I’ve been on Facebook for a little while now–maybe three years? When I was at my last job, in a school library, I didn’t friend any of my students, because there was too much personal information on my Facebook page…and it would be, I think, crossing a line. But I use it to keep in touch with friends. It’s probably the number one way I communicate with people these days, and I also use it as my photo management tool.
So now that I’m here in my new position, in my new community, I decided to use Facebook as a way to reach out to teens. I set up my new Facebook account at the end of the summer, with one picture and some rudimentary information on it, like my name, where I work, and some innocuous “personal information” that I thought might appeal to teens. (My favorite TV shows, for example–and this isn’t made up, they really are my favorites: Gossip Girl, House, Friday Night Lights, Project Runway, The Office.)
I also set up a fan page for my library. For information on how to create a fan page on FB, read this.
And I waited.
Shockingly, nothing happened! No one friended me! Okay, one creepy person did. He had no photo, no information in his profile, and only young women as friends. I actually accepted him as a friend, just to get one more person on my list. Don’t worry–he’s off now.
When I learned that my FB presence was going to be included in the library’s monthly e-newsletter, along with my Twitter, MySpace, and AIM accounts, I realized it would be pretty embarassing for someone to visit my profile and see that I didn’t actually have any friends from my community. So I took a plunge. I started friending kids. I included a note; you can do this on FB. The note said something like: “Hi, I’m the teen librarian at the Darien Library and I’m trying to get to know people in Darien. I know you don’t know me, so if you don’t want to accept me as a friend, I totally understand! But if you do, that would be great.”

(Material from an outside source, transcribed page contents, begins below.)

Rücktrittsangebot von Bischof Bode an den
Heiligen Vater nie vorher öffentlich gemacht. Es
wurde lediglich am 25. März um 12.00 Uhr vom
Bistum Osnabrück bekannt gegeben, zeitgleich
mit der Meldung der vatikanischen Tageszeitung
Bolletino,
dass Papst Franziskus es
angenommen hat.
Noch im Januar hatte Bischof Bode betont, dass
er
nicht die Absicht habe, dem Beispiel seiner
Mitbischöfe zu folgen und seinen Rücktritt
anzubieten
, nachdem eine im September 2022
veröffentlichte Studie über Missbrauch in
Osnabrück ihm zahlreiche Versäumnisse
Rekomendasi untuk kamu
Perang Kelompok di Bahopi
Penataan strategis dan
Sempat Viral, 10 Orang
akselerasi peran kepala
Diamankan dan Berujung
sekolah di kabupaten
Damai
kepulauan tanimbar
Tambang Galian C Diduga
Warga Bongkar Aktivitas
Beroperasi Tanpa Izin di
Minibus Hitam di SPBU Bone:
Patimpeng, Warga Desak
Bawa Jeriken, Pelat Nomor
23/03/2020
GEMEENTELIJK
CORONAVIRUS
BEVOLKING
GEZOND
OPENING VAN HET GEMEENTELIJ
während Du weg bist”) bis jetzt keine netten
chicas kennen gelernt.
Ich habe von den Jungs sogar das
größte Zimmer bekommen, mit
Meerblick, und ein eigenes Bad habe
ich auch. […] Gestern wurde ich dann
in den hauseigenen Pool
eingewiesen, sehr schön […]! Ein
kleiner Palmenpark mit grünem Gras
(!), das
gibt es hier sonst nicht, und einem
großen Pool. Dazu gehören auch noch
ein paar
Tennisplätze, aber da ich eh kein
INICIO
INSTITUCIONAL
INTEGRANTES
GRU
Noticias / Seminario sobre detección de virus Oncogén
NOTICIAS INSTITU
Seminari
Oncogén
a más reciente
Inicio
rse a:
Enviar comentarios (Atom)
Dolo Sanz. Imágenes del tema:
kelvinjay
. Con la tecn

And it worked! They accepted me. (Well, virtually. In real life is yet to be determined.) My theory is that teens will pretty much accept anyone as a friend, unless they get really creeped out. And I made my profile as friendly and safe as possible. Once I got a couple of friends, I could start friending their friends, without the note, even–because they could see that we had mutual friends, which probably made me a safe bet. Some of them even started friending me first.
Several teens became fans of the page that I’d created. And the great thing about FB fan pages is that they really can be portals for a ton of information and content about your library. You can post photos and videos, list upcoming events (which you can blast out to all of your friends, and get them to RSVP to), post news items, and list basic information, including a link to your library’s website and your email address and IM username. You can send messages to all of your fans with the click of a button, too.
Last night, when I put up a poll on our library website. I posted a link to the poll as my status update, which everyone on my friends list can see, and lo and behold, some of them actually clicked the link and answered the poll–one of them even left a comment on it. I’ve also already gotten a message from one girl who wanted to see if she could create art for the teen room, and several teens who are interested in joining my TAB. Others have told me how excited they are for the new library to open. Hooray! Social networking works!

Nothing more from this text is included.